Problem details>
The copy must match the data below line for line and contain no images.

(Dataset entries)
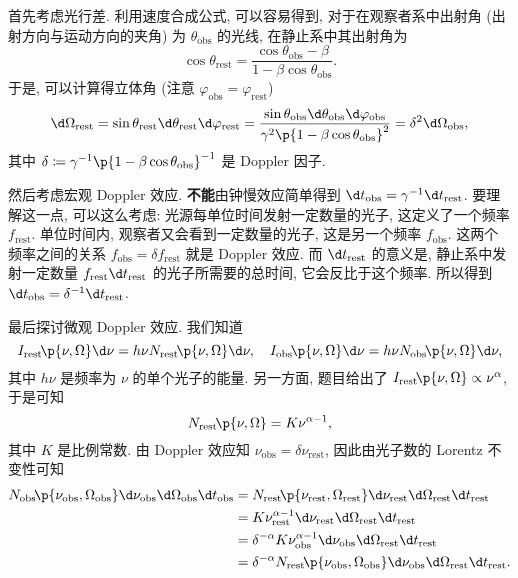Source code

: \documentclass{article}
\newcommand{\mrm}[1]{\mathrm{#1}}
\newcommand{\tbf}[1]{\textbf{#1}}
\newcommand{\alp}{\alpha}
\newcommand{\gma}{\gamma}
\newcommand{\dlt}{\delta}
\newcommand{\vphi}{\varphi}
\newcommand{\tht}{\theta}
\newcommand{\Omg}{\Omega}
\newcommand{\ceq}{\coloneqq}
\newcommand{\fr}{\frac}
\newcommand{\fc}[2]{#1\mathchoice{\!}{\!}{}{}\p{#2}} %
\begin{document}
首先考虑光行差. 利用速度合成公式, 可以容易得到,
对于在观察者系中出射角 (出射方向与运动方向的夹角) 为 $\tht_\mrm{obs}$ 的光线, 在静止系中其出射角为
\[\cos\tht_\mrm{rest}=\fr{\cos\tht_\mrm{obs}-\beta}{1-\beta\cos\tht_\mrm{obs}}.\]
于是, 可以计算得立体角 (注意 $\vphi_\mrm{obs}=\vphi_\mrm{rest}$)
\[\d\Omg_\mrm{rest}=\sin\tht_\mrm{rest}\d\tht_\mrm{rest}\d\vphi_\mrm{rest}
=\fr{\sin\tht_\mrm{obs}\d\tht_\mrm{obs}\d\vphi_\mrm{obs}}{\gma^2\p{1-\beta\cos\tht_\mrm{obs}}^2}
=\dlt^2\d\Omg_\mrm{obs},\]
其中 $\dlt\ceq\gma^{-1}\p{1-\beta\cos\tht_\mrm{obs}}^{-1}$ 是 Doppler 因子.

然后考虑宏观 Doppler 效应. \tbf{不能}由钟慢效应简单得到 $\d t_\mrm{obs}=\gma^{-1}\d t_\mrm{rest}$.
要理解这一点, 可以这么考虑: 光源每单位时间发射一定数量的光子, 这定义了一个频率 $f_\mrm{rest}$.
单位时间内, 观察者又会看到一定数量的光子, 这是另一个频率 $f_\mrm{obs}$.
这两个频率之间的关系 $f_\mrm{obs}=\dlt f_\mrm{rest}$ 就是 Doppler 效应.
而 $\d t_\mrm{rest}$ 的意义是, 静止系中发射一定数量
$f_\mrm{rest}\d t_\mrm{rest}$ 的光子所需要的总时间, 它会反比于这个频率.
所以得到 $\d t_\mrm{obs}=\dlt^{-1}\d t_\mrm{rest}$.

最后探讨微观 Doppler 效应.
我们知道
\[\fc{I_\mrm{rest}}{\nu,\Omg}\d\nu=h\nu\fc{N_\mrm{rest}}{\nu,\Omg}\d\nu,\quad
\fc{I_\mrm{obs}}{\nu,\Omg}\d\nu=h\nu\fc{N_\mrm{obs}}{\nu,\Omg}\d\nu,\]
其中 $h\nu$ 是频率为 $\nu$ 的单个光子的能量.
另一方面, 题目给出了 $\fc{I_\mrm{rest}}{\nu,\Omg}\propto\nu^\alp$, 于是可知
\[\fc{N_\mrm{rest}}{\nu,\Omg}=K\nu^{\alp-1},\]
其中 $K$ 是比例常数.
由 Doppler 效应知 $\nu_\mrm{obs}=\dlt\nu_\mrm{rest}$, 因此由光子数的 Lorentz 不变性可知
\begin{align*}
	\fc{N_\mrm{obs}}{\nu_\mrm{obs},\Omg_\mrm{obs}}\d\nu_\mrm{obs}\d\Omg_\mrm{obs}\d t_\mrm{obs}
	&=\fc{N_\mrm{rest}}{\nu_\mrm{rest},\Omg_\mrm{rest}}\d\nu_\mrm{rest}\d\Omg_\mrm{rest}\d t_\mrm{rest}\\
	&=K\nu_\mrm{rest}^{\alp-1}\d\nu_\mrm{rest}\d\Omg_\mrm{rest}\d t_\mrm{rest}\\
	&=\dlt^{-\alp}K\nu_\mrm{obs}^{\alp-1}\d\nu_\mrm{obs}\d\Omg_\mrm{rest}\d t_\mrm{rest}\\
	&=\dlt^{-\alp}\fc{N_\mrm{rest}}{\nu_\mrm{obs},\Omg_\mrm{obs}}\d\nu_\mrm{obs}\d\Omg_\mrm{rest}\d t_\mrm{rest}.
\end{align*}
\end{document}
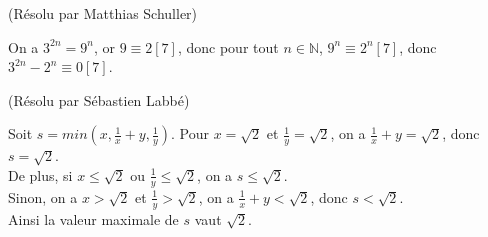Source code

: \begin{sol}[1](Résolu par Matthias Schuller)

On a $3^{2n}=9^n$,
or $9 \equiv 2 [7]$,
donc pour tout $n \in \mathbb{N}$, $9^n \equiv 2^n [7]$,
donc $3^{2n}-2^n \equiv 0 [7]$.

\end{sol}

\begin{sol}[29](Résolu par Sébastien Labbé)

Soit $s=min(x,\frac{1}{x}+y, \frac{1}{y})$.
Pour $x=\sqrt{2}$ et $\frac{1}{y}=\sqrt{2}$, on a $\frac{1}{x}+y=\sqrt{2}$, donc $s=\sqrt{2}$.\\
De plus, si $x\leq \sqrt{2}$ ou $\frac{1}{y} \leq \sqrt{2}$, on a $s \leq \sqrt{2}$.\\
Sinon, on a $x> \sqrt{2}$ et $\frac{1}{y}>\sqrt{2}$, on a $\frac{1}{x}+y<\sqrt{2}$, donc $s<\sqrt{2}$.\\
Ainsi la valeur maximale de $s$ vaut $\sqrt{2}$.


\end{sol}



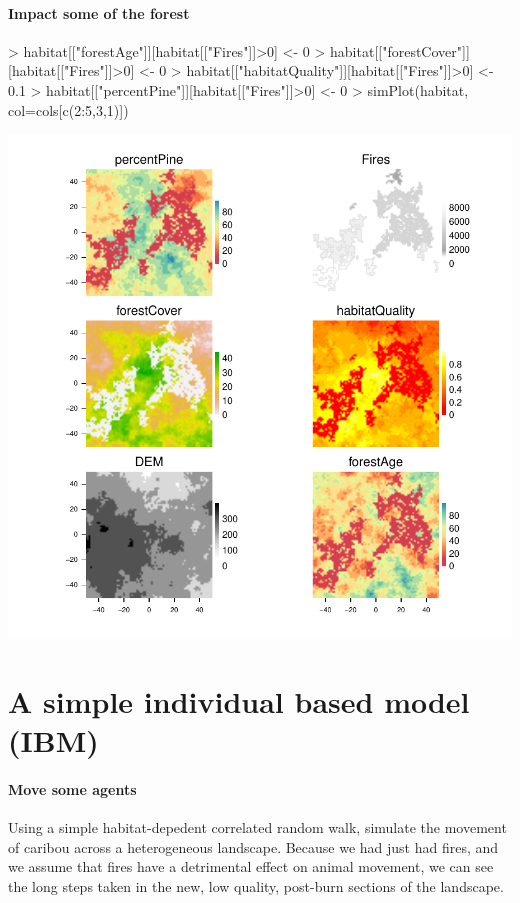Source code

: \documentclass{article}
\begin{document}
\paragraph{Impact some of the forest}
\begin{Schunk}
\begin{Sinput}
> habitat[["forestAge"]][habitat[["Fires"]]>0] <- 0
> habitat[["forestCover"]][habitat[["Fires"]]>0] <- 0
> habitat[["habitatQuality"]][habitat[["Fires"]]>0] <- 0.1
> habitat[["percentPine"]][habitat[["Fires"]]>0] <- 0
> simPlot(habitat, col=cols[c(2:5,3,1)])
\end{Sinput}
\end{Schunk}
\includegraphics{introduction-fire-impacts-maps}

\section{A simple individual based model (IBM)}
\paragraph{Move some agents}
Using a simple habitat-depedent correlated random walk, simulate the movement of caribou across a heterogeneous landscape. Because we had just had fires, and we assume that fires have a detrimental effect on animal movement, we can see the long steps taken in the new, low quality, post-burn sections of the landscape.
\end{document}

Answer section>
Source code

: \documentclass{article}
\newcommand{\mrm}[1]{\mathrm{#1}}
\newcommand{\tbf}[1]{\textbf{#1}}
\newcommand{\alp}{\alpha}
\newcommand{\gma}{\gamma}
\newcommand{\dlt}{\delta}
\newcommand{\vphi}{\varphi}
\newcommand{\tht}{\theta}
\newcommand{\Omg}{\Omega}
\newcommand{\ceq}{\coloneqq}
\newcommand{\fr}{\frac}
\newcommand{\fc}[2]{#1\mathchoice{\!}{\!}{}{}\p{#2}} %
\begin{document}
首先考虑光行差. 利用速度合成公式, 可以容易得到,
对于在观察者系中出射角 (出射方向与运动方向的夹角) 为 $\tht_\mrm{obs}$ 的光线, 在静止系中其出射角为
\[\cos\tht_\mrm{rest}=\fr{\cos\tht_\mrm{obs}-\beta}{1-\beta\cos\tht_\mrm{obs}}.\]
于是, 可以计算得立体角 (注意 $\vphi_\mrm{obs}=\vphi_\mrm{rest}$)
\[\d\Omg_\mrm{rest}=\sin\tht_\mrm{rest}\d\tht_\mrm{rest}\d\vphi_\mrm{rest}
=\fr{\sin\tht_\mrm{obs}\d\tht_\mrm{obs}\d\vphi_\mrm{obs}}{\gma^2\p{1-\beta\cos\tht_\mrm{obs}}^2}
=\dlt^2\d\Omg_\mrm{obs},\]
其中 $\dlt\ceq\gma^{-1}\p{1-\beta\cos\tht_\mrm{obs}}^{-1}$ 是 Doppler 因子.

然后考虑宏观 Doppler 效应. \tbf{不能}由钟慢效应简单得到 $\d t_\mrm{obs}=\gma^{-1}\d t_\mrm{rest}$.
要理解这一点, 可以这么考虑: 光源每单位时间发射一定数量的光子, 这定义了一个频率 $f_\mrm{rest}$.
单位时间内, 观察者又会看到一定数量的光子, 这是另一个频率 $f_\mrm{obs}$.
这两个频率之间的关系 $f_\mrm{obs}=\dlt f_\mrm{rest}$ 就是 Doppler 效应.
而 $\d t_\mrm{rest}$ 的意义是, 静止系中发射一定数量
$f_\mrm{rest}\d t_\mrm{rest}$ 的光子所需要的总时间, 它会反比于这个频率.
所以得到 $\d t_\mrm{obs}=\dlt^{-1}\d t_\mrm{rest}$.

最后探讨微观 Doppler 效应.
我们知道
\[\fc{I_\mrm{rest}}{\nu,\Omg}\d\nu=h\nu\fc{N_\mrm{rest}}{\nu,\Omg}\d\nu,\quad
\fc{I_\mrm{obs}}{\nu,\Omg}\d\nu=h\nu\fc{N_\mrm{obs}}{\nu,\Omg}\d\nu,\]
其中 $h\nu$ 是频率为 $\nu$ 的单个光子的能量.
另一方面, 题目给出了 $\fc{I_\mrm{rest}}{\nu,\Omg}\propto\nu^\alp$, 于是可知
\[\fc{N_\mrm{rest}}{\nu,\Omg}=K\nu^{\alp-1},\]
其中 $K$ 是比例常数.
由 Doppler 效应知 $\nu_\mrm{obs}=\dlt\nu_\mrm{rest}$, 因此由光子数的 Lorentz 不变性可知
\begin{align*}
	\fc{N_\mrm{obs}}{\nu_\mrm{obs},\Omg_\mrm{obs}}\d\nu_\mrm{obs}\d\Omg_\mrm{obs}\d t_\mrm{obs}
	&=\fc{N_\mrm{rest}}{\nu_\mrm{rest},\Omg_\mrm{rest}}\d\nu_\mrm{rest}\d\Omg_\mrm{rest}\d t_\mrm{rest}\\
	&=K\nu_\mrm{rest}^{\alp-1}\d\nu_\mrm{rest}\d\Omg_\mrm{rest}\d t_\mrm{rest}\\
	&=\dlt^{-\alp}K\nu_\mrm{obs}^{\alp-1}\d\nu_\mrm{obs}\d\Omg_\mrm{rest}\d t_\mrm{rest}\\
	&=\dlt^{-\alp}\fc{N_\mrm{rest}}{\nu_\mrm{obs},\Omg_\mrm{obs}}\d\nu_\mrm{obs}\d\Omg_\mrm{rest}\d t_\mrm{rest}.
\end{align*}
\end{document}
Source code

: \begin{sol}[1](Résolu par Matthias Schuller)

On a $3^{2n}=9^n$,
or $9 \equiv 2 [7]$,
donc pour tout $n \in \mathbb{N}$, $9^n \equiv 2^n [7]$,
donc $3^{2n}-2^n \equiv 0 [7]$.

\end{sol}

\begin{sol}[29](Résolu par Sébastien Labbé)

Soit $s=min(x,\frac{1}{x}+y, \frac{1}{y})$.
Pour $x=\sqrt{2}$ et $\frac{1}{y}=\sqrt{2}$, on a $\frac{1}{x}+y=\sqrt{2}$, donc $s=\sqrt{2}$.\\
De plus, si $x\leq \sqrt{2}$ ou $\frac{1}{y} \leq \sqrt{2}$, on a $s \leq \sqrt{2}$.\\
Sinon, on a $x> \sqrt{2}$ et $\frac{1}{y}>\sqrt{2}$, on a $\frac{1}{x}+y<\sqrt{2}$, donc $s<\sqrt{2}$.\\
Ainsi la valeur maximale de $s$ vaut $\sqrt{2}$.


\end{sol}



Source code

: \documentclass{article}
\begin{document}
\paragraph{Impact some of the forest}
\begin{Schunk}
\begin{Sinput}
> habitat[["forestAge"]][habitat[["Fires"]]>0] <- 0
> habitat[["forestCover"]][habitat[["Fires"]]>0] <- 0
> habitat[["habitatQuality"]][habitat[["Fires"]]>0] <- 0.1
> habitat[["percentPine"]][habitat[["Fires"]]>0] <- 0
> simPlot(habitat, col=cols[c(2:5,3,1)])
\end{Sinput}
\end{Schunk}
\includegraphics{introduction-fire-impacts-maps}

\section{A simple individual based model (IBM)}
\paragraph{Move some agents}
Using a simple habitat-depedent correlated random walk, simulate the movement of caribou across a heterogeneous landscape. Because we had just had fires, and we assume that fires have a detrimental effect on animal movement, we can see the long steps taken in the new, low quality, post-burn sections of the landscape.
\end{document}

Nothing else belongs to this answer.